[What to do]: Write out the lines from the one containing "đùn ra bằng" through the one containing "12 setembro, 2023", both included, reproducing each character precisely. Leave all pictures out of the answer.

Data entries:
--*--

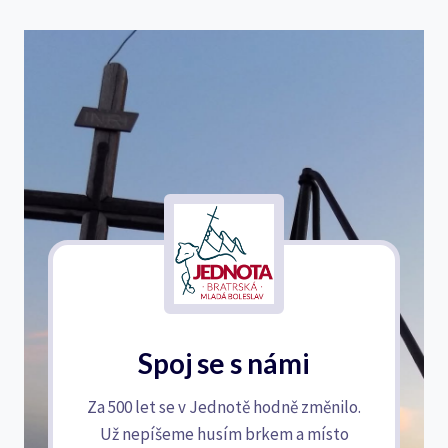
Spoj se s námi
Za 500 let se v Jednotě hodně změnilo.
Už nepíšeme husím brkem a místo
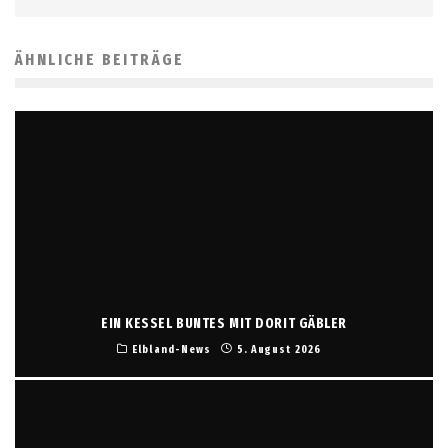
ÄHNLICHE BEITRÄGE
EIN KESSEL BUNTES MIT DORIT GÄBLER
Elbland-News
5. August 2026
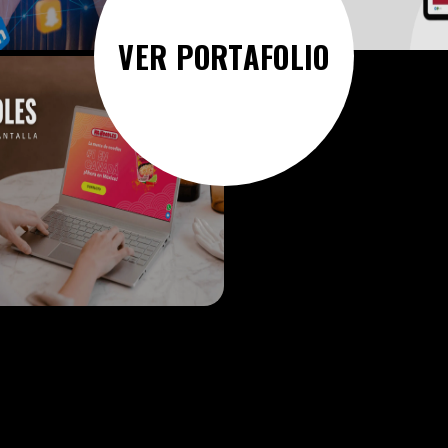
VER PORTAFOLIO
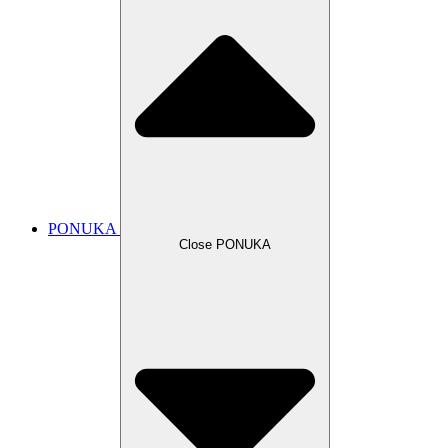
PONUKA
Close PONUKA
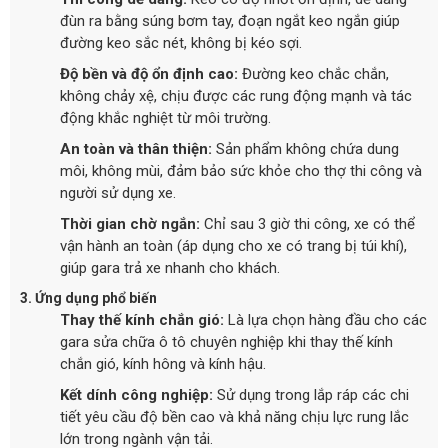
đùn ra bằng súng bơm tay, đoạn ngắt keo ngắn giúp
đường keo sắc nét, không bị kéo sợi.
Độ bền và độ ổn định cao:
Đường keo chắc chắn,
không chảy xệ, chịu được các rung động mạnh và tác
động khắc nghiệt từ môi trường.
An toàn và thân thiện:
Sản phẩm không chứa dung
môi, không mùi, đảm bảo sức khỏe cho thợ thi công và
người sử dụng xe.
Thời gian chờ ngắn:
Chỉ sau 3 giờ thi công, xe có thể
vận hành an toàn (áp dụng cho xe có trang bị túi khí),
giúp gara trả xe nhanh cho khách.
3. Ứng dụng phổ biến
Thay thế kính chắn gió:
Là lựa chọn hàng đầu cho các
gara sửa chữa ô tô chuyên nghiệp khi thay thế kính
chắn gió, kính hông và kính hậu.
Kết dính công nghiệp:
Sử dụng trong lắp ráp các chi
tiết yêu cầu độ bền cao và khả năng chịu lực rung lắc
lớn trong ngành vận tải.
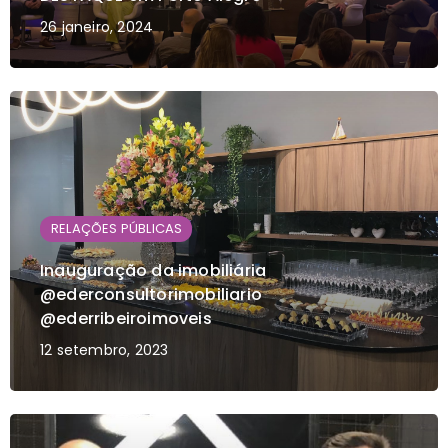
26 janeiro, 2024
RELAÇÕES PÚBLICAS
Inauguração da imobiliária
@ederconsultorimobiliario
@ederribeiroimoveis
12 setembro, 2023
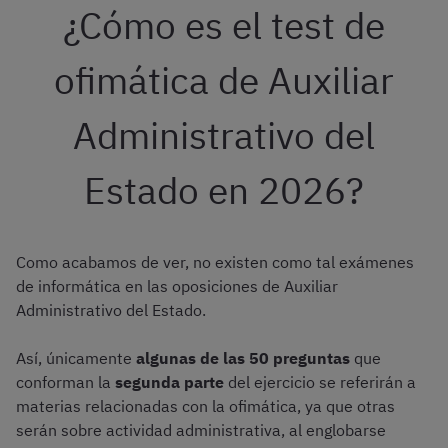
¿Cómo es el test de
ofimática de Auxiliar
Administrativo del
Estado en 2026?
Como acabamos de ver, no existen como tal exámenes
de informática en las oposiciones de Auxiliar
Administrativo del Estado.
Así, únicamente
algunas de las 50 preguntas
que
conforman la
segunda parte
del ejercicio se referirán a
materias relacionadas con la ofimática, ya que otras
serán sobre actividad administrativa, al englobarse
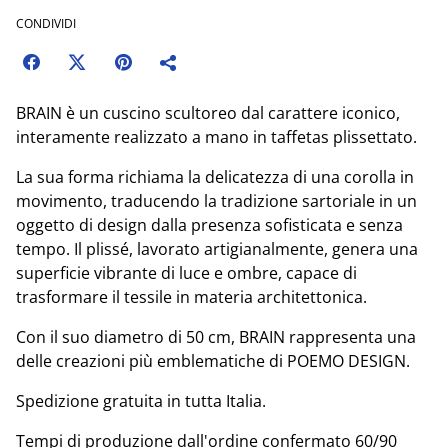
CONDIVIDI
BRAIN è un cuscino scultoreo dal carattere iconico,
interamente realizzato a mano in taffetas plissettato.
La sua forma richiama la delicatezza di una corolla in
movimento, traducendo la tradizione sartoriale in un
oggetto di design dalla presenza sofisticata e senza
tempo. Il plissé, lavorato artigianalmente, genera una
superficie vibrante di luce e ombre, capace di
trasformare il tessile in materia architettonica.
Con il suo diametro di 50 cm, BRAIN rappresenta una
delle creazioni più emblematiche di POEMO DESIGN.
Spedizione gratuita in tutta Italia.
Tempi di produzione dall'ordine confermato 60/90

--*--

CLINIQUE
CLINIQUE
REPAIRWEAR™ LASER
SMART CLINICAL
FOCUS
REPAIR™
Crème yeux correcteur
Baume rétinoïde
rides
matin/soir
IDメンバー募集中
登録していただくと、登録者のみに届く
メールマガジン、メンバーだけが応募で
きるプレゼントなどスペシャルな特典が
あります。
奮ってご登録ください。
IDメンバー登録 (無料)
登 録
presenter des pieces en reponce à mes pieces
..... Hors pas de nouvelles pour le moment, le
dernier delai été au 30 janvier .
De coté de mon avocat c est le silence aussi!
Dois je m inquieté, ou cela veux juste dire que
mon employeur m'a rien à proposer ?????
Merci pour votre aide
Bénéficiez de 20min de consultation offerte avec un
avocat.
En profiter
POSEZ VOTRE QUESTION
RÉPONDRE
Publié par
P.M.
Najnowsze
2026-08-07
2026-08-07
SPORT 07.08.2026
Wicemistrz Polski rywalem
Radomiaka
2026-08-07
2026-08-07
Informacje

--*--

[Result of this exercise]:
đùn ra bằng súng bơm tay, đoạn ngắt keo ngắn giúp
đường keo sắc nét, không bị kéo sợi.
Độ bền và độ ổn định cao:
Đường keo chắc chắn,
không chảy xệ, chịu được các rung động mạnh và tác
động khắc nghiệt từ môi trường.
An toàn và thân thiện:
Sản phẩm không chứa dung
môi, không mùi, đảm bảo sức khỏe cho thợ thi công và
người sử dụng xe.
Thời gian chờ ngắn:
Chỉ sau 3 giờ thi công, xe có thể
vận hành an toàn (áp dụng cho xe có trang bị túi khí),
giúp gara trả xe nhanh cho khách.
3. Ứng dụng phổ biến
Thay thế kính chắn gió:
Là lựa chọn hàng đầu cho các
gara sửa chữa ô tô chuyên nghiệp khi thay thế kính
chắn gió, kính hông và kính hậu.
Kết dính công nghiệp:
Sử dụng trong lắp ráp các chi
tiết yêu cầu độ bền cao và khả năng chịu lực rung lắc
lớn trong ngành vận tải.
26 janeiro, 2024
RELAÇÕES PÚBLICAS
Inauguração da imobiliária
@ederconsultorimobiliario
@ederribeiroimoveis
12 setembro, 2023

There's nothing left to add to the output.